長らく日本にいた、レース歴のない奇跡の1台とは?
このほどボナムズ「Scottsdale 2025」オークションに出品された、この注目すべき924カレラGTR、シャシーナンバー「72010」は、日本に新車として販売されたわずか2台のカスタマー向けGTRのうちの1台と考えられている。
当時のポルシェ日本総代理店である「三和自動車」(のちのMIZWA)は、この生粋のレーシングマシンを約2年間にわたって社内で保有し、そののち日本のビジネスマンに売却したとのこと。そして実質的な初代オーナーである購入者は、長らく自身のガレージで大切に保管するとともに、年に一度はポルシェのスペシャリストに運ばれて年次点検を受け、エンジンやトランスミッションなど機関部のフルードを循環させるために、ごく短距離を走らせていたといわれている。
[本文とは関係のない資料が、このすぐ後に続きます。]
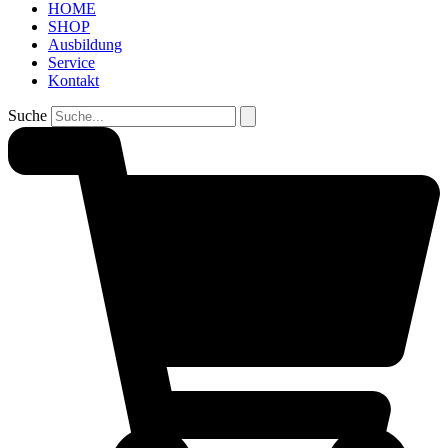
HOME
SHOP
Ausbildung
Service
Kontakt
Suche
また、鈴鹿サーキットおよび富士スピードウェイにて数回は走行したとの記録も残っているそうだが、公式レースで走ったという記録は残っていない。2016年にイギリスに渡り、販売された時の走行距離は、わずか109kmに過ぎなかったとのことである。
わずか17台しか製造されていない
公式オークションカタログによると、
「この特別な924カレラGTRは、一度もレースで走らせたことがないため、非常にオリジナルなコンディションを保っている。わずか17台しか製造されなかった924カレラGTRのうちの1台であり、レースにも出場していない唯一の1台」
と記されているのだが、じつは日本に来たもう1台、白い924カレラGTRも公式レース歴がないと判明していることから、少なくともこのカタログの記述には事実誤認があるということになる。
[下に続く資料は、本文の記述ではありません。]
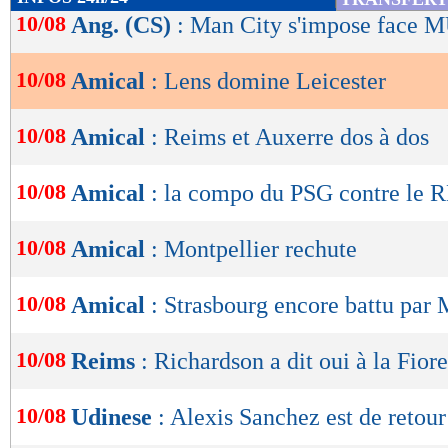
de
10/08
Ang. (CS)
: Man City s'impose face M
lecture
10/08
Amical
: Lens domine Leicester
OK
10/08
Amical
: Reims et Auxerre dos à dos
10/08
Amical
: la compo du PSG contre le 
10/08
Amical
: Montpellier rechute
10/08
Amical
: Strasbourg encore battu par
10/08
Reims
: Richardson a dit oui à la Fior
10/08
Udinese
: Alexis Sanchez est de retour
ちなみにもう1台の白い個体は、2022年にパシフィコ横浜で開催された旧車トレードショー「ノスタルジック2デイズ」に展示。長きにわたって姿を見せていなかったそのGTRが、同イベントのスターとして脚光を浴びたことをご記憶のかたもいらっしゃることだろう。
したがって、今回の赤いオークション出品車は唯一のレース歴のない個体ではないとはいえ、その偉大さは間違いないもの。同じカタログに記された、
「究極のトランスアクスル・ポルシェ、シュトゥットガルトのモータースポーツの歴史における重要なマイルストーン」
という記述には、誤りも誇張もないと思われる。
かくしてボナムズ社は、この超レア度とヒストリーを考慮して45万ドル~55万ドル(邦貨換算約6700万円〜約8200万円)という、「レン・シュポルト」なポルシェとしては順当ともいえそうなエスティメート(推定落札価格)を設定する。
ところが当日の競売ではリザーヴ(最低落札価格)まで至らなかったようで、残念ながら流札。現在でも当初のエスティメートのまま、継続販売となっているようだ。